The council recently sent guidelines for potential caps on the number of days per month that the town would accept cruise ship and daily passenger limits to the committee for review. Eben Salvatore, the chairman of the committee, took those caps and applied them to the 2022 schedule and estimated it would cut about 237,000 of the 272,900 passengers expected to come next year.
“These numbers are a little devastating,” said Amy Powers, a cruise ship consultant and member of the committee, at a meeting last week.
None of the members of the committee felt that such a large reduction was a good idea.
“We all agree that we’re going to come up with an alternative solution to the problem to recommend to the council,” said Salvatore, who is the director of operations for the company that runs tendering services for cruise ships.
John Kelly, the Acadia National Park member of the committee, felt that the 87 percent drop may not play out, as some ships could move things around to fit within the caps.
The cap system that the council came up with has limits on the number of passengers per day and the number of days ships could anchor in town. Each of the caps are tailored to specific months from May to October.
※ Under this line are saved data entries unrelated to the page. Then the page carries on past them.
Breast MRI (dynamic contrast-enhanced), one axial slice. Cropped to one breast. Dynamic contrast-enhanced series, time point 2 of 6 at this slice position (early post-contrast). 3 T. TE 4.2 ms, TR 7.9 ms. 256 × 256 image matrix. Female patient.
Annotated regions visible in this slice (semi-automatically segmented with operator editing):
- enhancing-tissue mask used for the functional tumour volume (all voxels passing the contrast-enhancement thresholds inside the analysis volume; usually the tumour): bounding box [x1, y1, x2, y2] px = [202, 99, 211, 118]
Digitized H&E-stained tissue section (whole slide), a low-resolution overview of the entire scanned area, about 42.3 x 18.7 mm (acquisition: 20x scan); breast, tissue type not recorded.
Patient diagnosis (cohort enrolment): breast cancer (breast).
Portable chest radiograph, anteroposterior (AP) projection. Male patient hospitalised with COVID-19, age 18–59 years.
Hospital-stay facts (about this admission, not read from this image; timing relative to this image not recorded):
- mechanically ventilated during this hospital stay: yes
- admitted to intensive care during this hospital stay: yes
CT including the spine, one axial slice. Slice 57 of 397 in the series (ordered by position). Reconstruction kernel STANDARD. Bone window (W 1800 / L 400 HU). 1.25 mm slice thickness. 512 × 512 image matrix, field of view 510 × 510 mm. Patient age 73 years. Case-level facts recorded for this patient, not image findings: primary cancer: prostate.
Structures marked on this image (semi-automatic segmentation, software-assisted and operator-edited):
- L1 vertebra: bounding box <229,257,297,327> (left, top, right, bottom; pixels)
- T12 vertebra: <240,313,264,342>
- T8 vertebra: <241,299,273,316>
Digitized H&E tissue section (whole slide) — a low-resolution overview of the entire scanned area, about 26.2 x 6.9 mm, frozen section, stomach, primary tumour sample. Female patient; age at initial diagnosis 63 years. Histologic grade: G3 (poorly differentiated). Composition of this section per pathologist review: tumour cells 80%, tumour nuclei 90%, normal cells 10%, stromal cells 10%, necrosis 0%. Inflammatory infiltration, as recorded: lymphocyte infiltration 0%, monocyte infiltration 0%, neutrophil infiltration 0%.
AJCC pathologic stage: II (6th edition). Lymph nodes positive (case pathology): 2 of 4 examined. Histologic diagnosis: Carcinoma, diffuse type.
Some members worried that if Bar Harbor restricts things too tightly, cruise ships would dock elsewhere and then bus their passengers to Bar Harbor and Acadia, creating more vehicle traffic.
“We have no legal authority to stop them coming in over land,” said Matthew Hochman, a member of the committee and council.
The Cruise Ship Committee plans to meet again next month and dive more fully into the numbers to come up with a recommendation for the council.